Wer kann mir da rechtlich was zu sagen? Haben andere Vereinsvorstände diese Haftungsfragen besprochen und wenn ja, welche Konsequenzen hieraus gezogen?

Bei zwei Versicherungen habe ich diesbezüglich mal vorgefühlt und erfahren, dass sie solche Versicherungen nur für Privatpersonen anbieten. 

Wer kann mir, falls es sinnvoll ist, diesbezügliche Versicherungen abzuschließen, entsprechende Versicherungen nennen, die solche 
Risiken für Vereinsvorstände versichert.

LG


----------



## Thomas9904 (16. März 2017)

*AW: Versicherungsschutz bei Vorstandstätigkeit*

Vielleicht hilfreicher Link:
https://deutsches-ehrenamt.de/vereinsrecht/haftung-vereinsvorstand/

Insofern mit Vorsicht zu geniessen, weil die auch selber Versicherungen anbieten (ähnliches Modell wohl wie beim ADAC)...

Aber die Thematik ist gut zusammen gefasst, auch, dass es keine vollständige Absicherung gibt und ab grober Fahrlässigkeit "aufwärts" eh nicht mehr (wer weiss (und das MUSS man als Angelvereinsvorssitzender wissen)), dass sein Gemeinschaftsangeln die Vorgaben des Bundesfinanzministeriums hin zum Wettangeln überschreitet und so die Gemeinnützigkeit wegfällt, der Verein mangels Masse die entstehende Steuerschuld/Strafe (5 - 10 Jahre zurück je nach Qualifikation des Verstosses) nicht bezahlen kann, haftet je nach Satzung der Vorstand gesamtschuldnerisch privat.)

Auch, wenn der Verein Vermögen besitzt, die Mitglieder aber vom Vorstand das wegen grober Fahrlässigkeit oder Straftbestand Steuerschuld und Strafe zurück haben wollen..

Da ist die Grenze zu grober Fahrlässigkeit und Straftatsbeständen, bei welchen keine Versicherung mehr im Normalfall haften wird, sehr schnell überschritten.

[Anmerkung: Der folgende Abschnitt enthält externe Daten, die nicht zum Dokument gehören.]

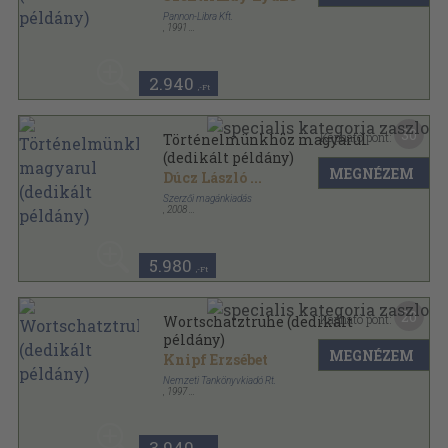
Pannon-Libra Kft.
,
1991
Ragasztott papírkötés
,
111
oldal
2.940
,-Ft
30
Kapható pont:
Történelmünkhöz magyarul
(dedikált példány)
MEGNÉZEM
Dúcz László
...
Szerzői magánkiadás
,
2008
Ragasztott papírkötés
,
136
oldal
5.980
,-Ft
20
Kapható pont:
Wortschatztruhe (dedikált
példány)
MEGNÉZEM
Knipf Erzsébet
Nemzeti Tankönyvkiadó Rt.
,
1997
Ragasztott papírkötés
,
127
oldal
3.940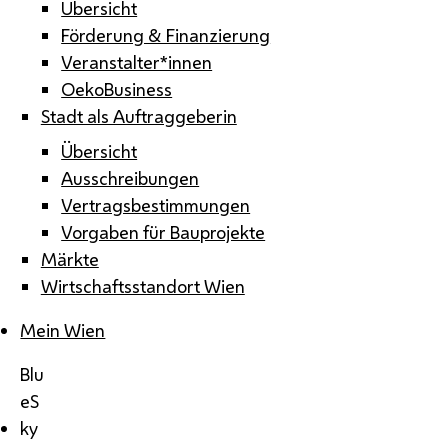
Übersicht
Förderung & Finanzierung
Veranstalter*innen
OekoBusiness
Stadt als Auftraggeberin
Übersicht
Ausschreibungen
Vertragsbestimmungen
Vorgaben für Bauprojekte
Märkte
Wirtschaftsstandort Wien
Mein Wien
Blu
eS
ky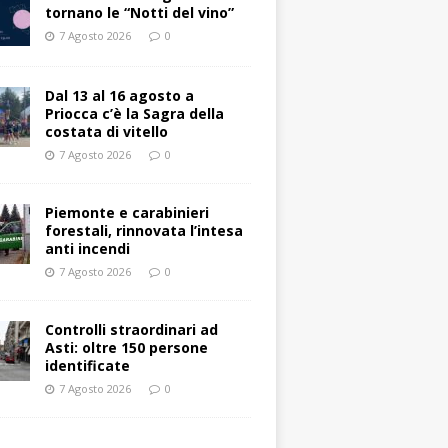
tornano le “Notti del vino”
7 Agosto 2026
0
Dal 13 al 16 agosto a
Priocca c’è la Sagra della
costata di vitello
7 Agosto 2026
0
Piemonte e carabinieri
forestali, rinnovata l’intesa
anti incendi
7 Agosto 2026
0
Controlli straordinari ad
Asti: oltre 150 persone
identificate
7 Agosto 2026
0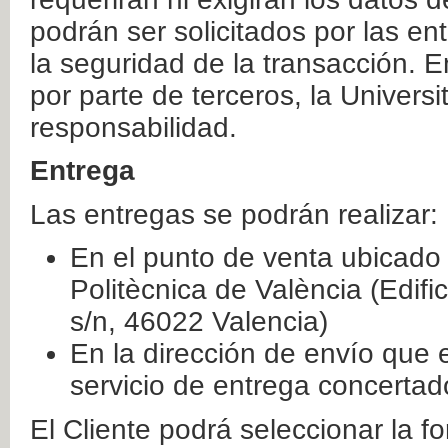
podrán ser solicitados por las e
la seguridad de la transacción. E
por parte de terceros, la Universi
responsabilidad.
Entrega
Las entregas se podrán realizar:
En el punto de venta ubicado 
Politècnica de València (Edifi
s/n, 46022 Valencia)
En la dirección de envío que 
servicio de entrega concertad
El Cliente podrá seleccionar la f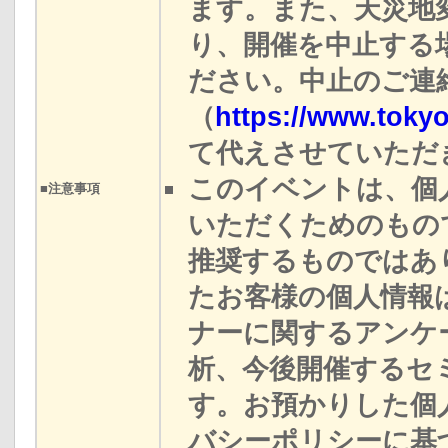
ます。また、天災地
り、開催を中止する
ださい。中止のご連絡
（
https://www.toky
て代えさせていただ
このイベントは、個
■注意事項
いただくためのもの
推奨するものではあ
たお客様の個人情報
ナーに関するアンケ
析、今後開催するセ
す。お預かりした個
バシーポリシーに基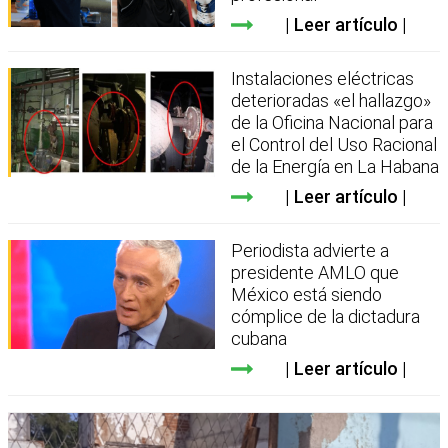
Leer artículo
Instalaciones eléctricas
deterioradas «el hallazgo»
de la Oficina Nacional para
el Control del Uso Racional
de la Energía en La Habana
Leer artículo
Periodista advierte a
presidente AMLO que
México está siendo
cómplice de la dictadura
cubana
Leer artículo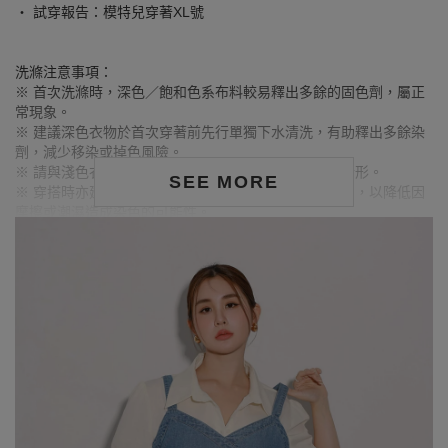
‧ 試穿報告：模特兒穿著XL號
洗滌注意事項：
※ 首次洗滌時，深色／飽和色系布料較易釋出多餘的固色劑，屬正
常現象。
※ 建議深色衣物於首次穿著前先行單獨下水清洗，有助釋出多餘染
劑，減少移染或掉色風險。
※ 請與淺色衣物分開洗滌，避免互相染色或產生移染情形。
SEE MORE
※ 穿搭時亦建議避免與淺色配件、包款、飾品一同使用，以降低因
摩擦或潮濕造成染色的可能性。
※ 顏色請參考單品圖片較為接近，但因圖檔顏色會因個人電腦螢幕
設定差異略有不同，請以實際商品顏色為準。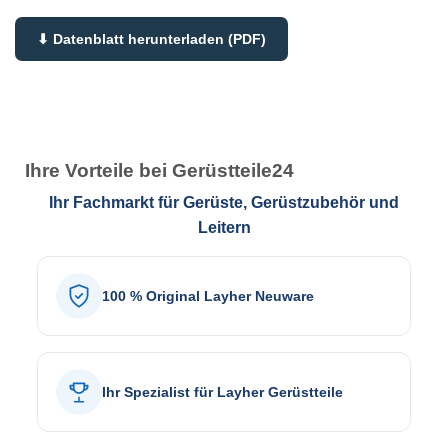
⬇ Datenblatt herunterladen (PDF)
Ihre Vorteile bei Gerüstteile24
Ihr Fachmarkt für Gerüste, Gerüstzubehör und
Leitern
100 % Original Layher Neuware
Ihr Spezialist für Layher Gerüstteile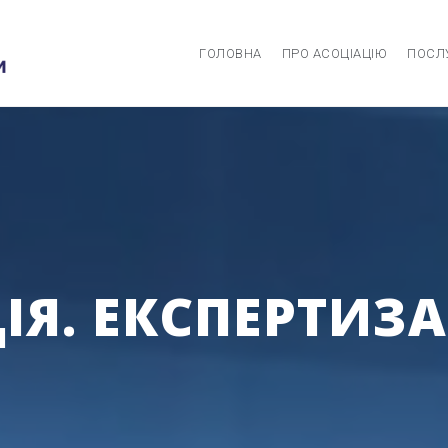
ГОЛОВНА
ПРО АСОЦІАЦІЮ
ПОСЛ
Я. ЕКСПЕРТИЗА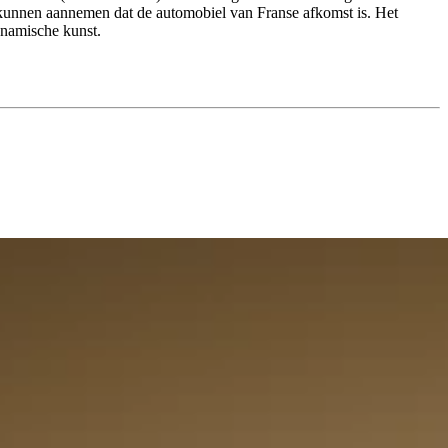
We kunnen aannemen dat de automobiel van Franse afkomst is. Het
ynamische kunst.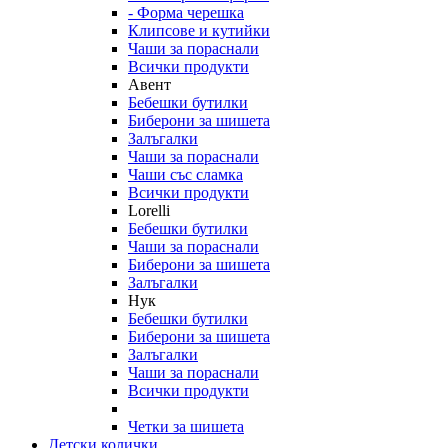
- Форма черешка
Клипсове и кутийки
Чаши за пораснали
Всички продукти
Авент
Бебешки бутилки
Биберони за шишета
Залъгалки
Чаши за пораснали
Чаши със сламка
Всички продукти
Lorelli
Бебешки бутилки
Чаши за пораснали
Биберони за шишета
Залъгалки
Нук
Бебешки бутилки
Биберони за шишета
Залъгалки
Чаши за пораснали
Всички продукти
Четки за шишета
Детски колички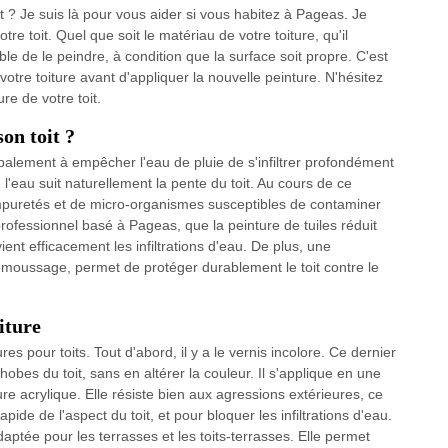
it ? Je suis là pour vous aider si vous habitez à Pageas. Je
re toit. Quel que soit le matériau de votre toiture, qu'il
sible de le peindre, à condition que la surface soit propre. C'est
 votre toiture avant d'appliquer la nouvelle peinture. N'hésitez
re de votre toit.
on toit ?
ncipalement à empêcher l'eau de pluie de s'infiltrer profondément
, l'eau suit naturellement la pente du toit. Au cours de ce
impuretés et de micro-organismes susceptibles de contaminer
 professionnel basé à Pageas, que la peinture de tuiles réduit
ent efficacement les infiltrations d'eau. De plus, une
émoussage, permet de protéger durablement le toit contre le
iture
es pour toits. Tout d'abord, il y a le vernis incolore. Ce dernier
bes du toit, sans en altérer la couleur. Il s'applique en une
re acrylique. Elle résiste bien aux agressions extérieures, ce
pide de l'aspect du toit, et pour bloquer les infiltrations d'eau.
daptée pour les terrasses et les toits-terrasses. Elle permet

Daher unbedingt sehr gut beraten lassen und auch das Kleingedruckte immer lesen..!!


----------



## DUSpinner (16. März 2017)

*AW: Versicherungsschutz bei Vorstandstätigkeit*

Hallo Thomas,

Danke für Link und Info.

LG


----------



## Thomas9904 (16. März 2017)

*AW: Versicherungsschutz bei Vorstandstätigkeit*

immer gerne


----------



## willmalwassagen (26. März 2017)

*AW: Versicherungsschutz bei Vorstandstätigkeit*

Wir sind bei der Allianz, aber andere machen das auch. Vorstandshaftung wie in einer Firma. Ist abhängig vom Haushalt und zahlt bis zur versicherten Summe oder Summe aus mehreren Haushalten maximal. Gilt dann für den gesamten Vorstand.
Bei der Haftpflicht ist die Vereinshaftplicht dran aber aufpassen dass auch Risiken wie Fischerfest und  Elekrtrofischen dabei ist.
Rechtsschutz nicht vergessen.


----------



## Thomas9904 (26. März 2017)

*AW: Versicherungsschutz bei Vorstandstätigkeit*

Auch hier wundert es mich, wie viele Verbände (und das beileibe nicht nur bei Anglern!!) da ihre Vereine im Regen stehen lassen..

Hier gibt es viel Aufklärungsbedarf, genauso wie beim Komplex der Gemeinnützigkeit.

Auf diesen Gebieten sind die meisten Ehrenamtler eben Amateure.

Da dies durchaus harte finanzielle oder juristische Konsequenzen für Funktionäre in Vereinen - speziell BGB-Vorstände - haben kann, fände ich hier aktivere Zuarbeit der Verbände für ihre Vereine durchaus sinnvoll..


----------